Sunday, October 30, 2005

Numbing and Dumbing our Children

My four-year old son wants to be a skeleton for Halloween. So I cruise a couple of department stores, looking for stuff I can use to make a skeleton outfit. Nothing doing. There are, however, racks of ready-made, complete costumes. Out of curiosity, I check them out. What's this? No witches? No ghosts? No devils or princesses? No skeletons? Nothing but commercial product tie-ins: Batman. Spiderman. Ninja Turtles (I thought they were long obsolete). Lots of armoured, amped-up, alien-ish assassins from the latest video-games. The sad thing is, people actually pay for the privilege of marketing these products, when the companies should be paying us for the right to use our children as billboards.

I persevere--I find some black pants and a black turtleneck that will fit the little guy. I head for a crafts store to find fabric and paints to make bones. As I search for glow-in-the-dark paint, I hear a little girl in the next aisle, whining, "But Mommy, no one makes their own costumes. That's so lame!"

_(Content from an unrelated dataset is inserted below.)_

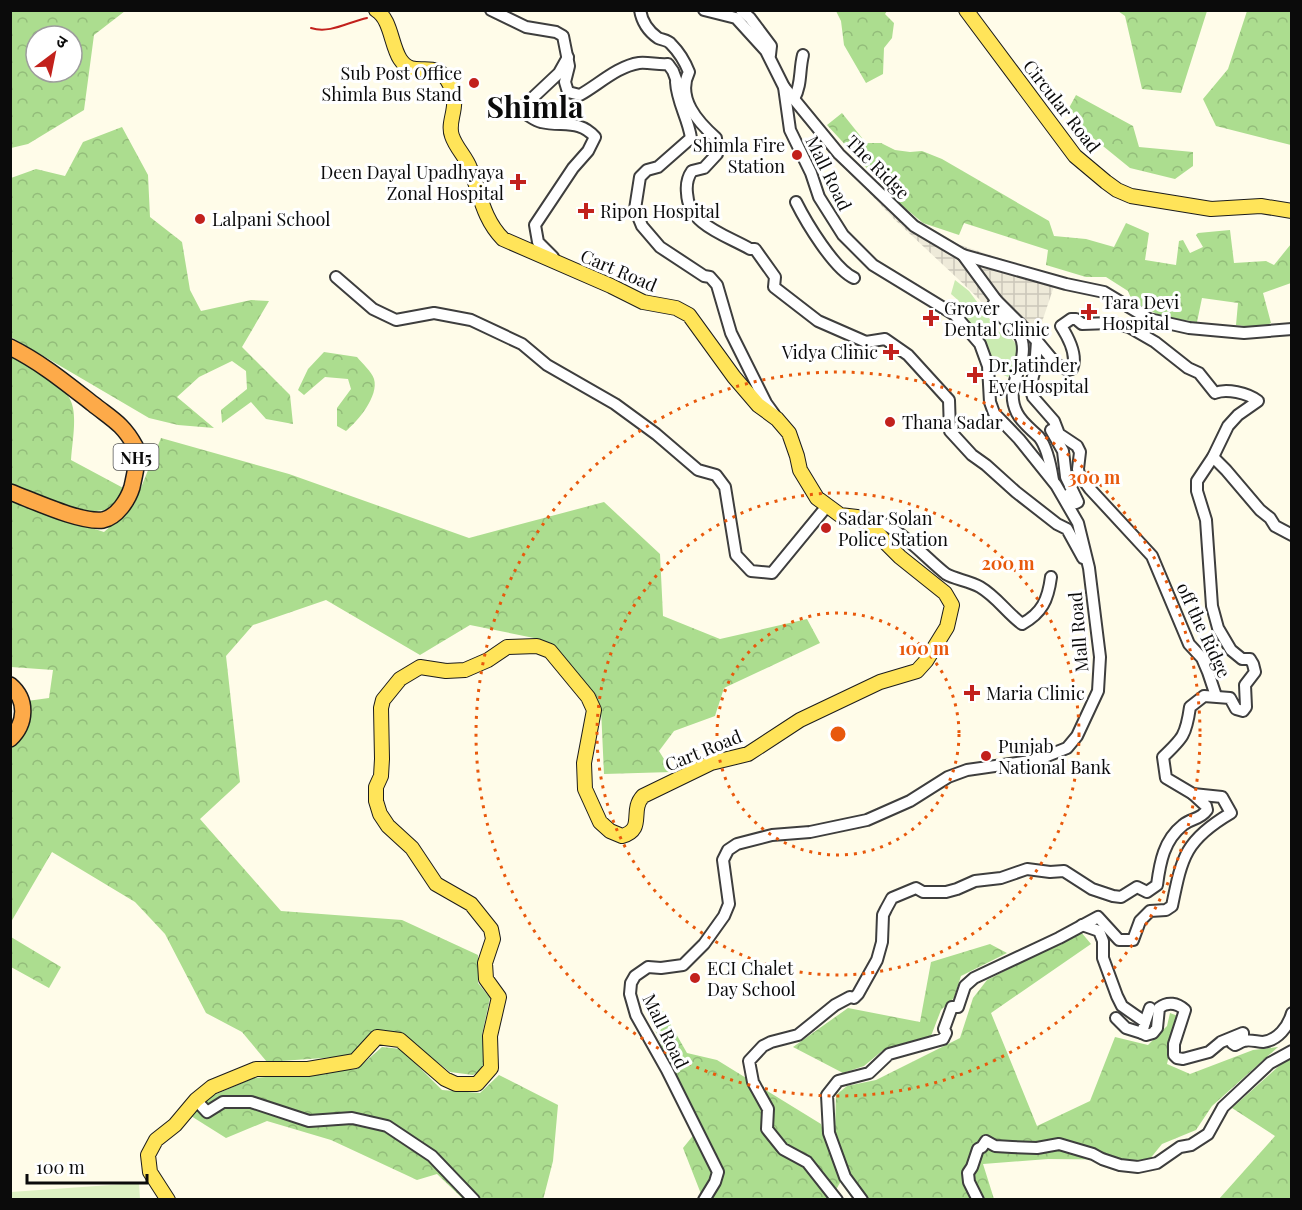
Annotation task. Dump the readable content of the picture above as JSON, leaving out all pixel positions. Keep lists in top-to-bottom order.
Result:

Our media and entertainment industries have built a huge machine designed to homogenize us and our children, to get us to be suspicious of our own imaginations. They have mastered the use of psychologists and focus groups to turn entertainment into a vast marketing ploy. We hear constantly from the "family values" crowd that Hollywood and the media don't play it straight enough. Unfortunately, the opposite is true: From Disney to Target, the machine profits most when it convinces our children to trade in real magic for a cheap imitation.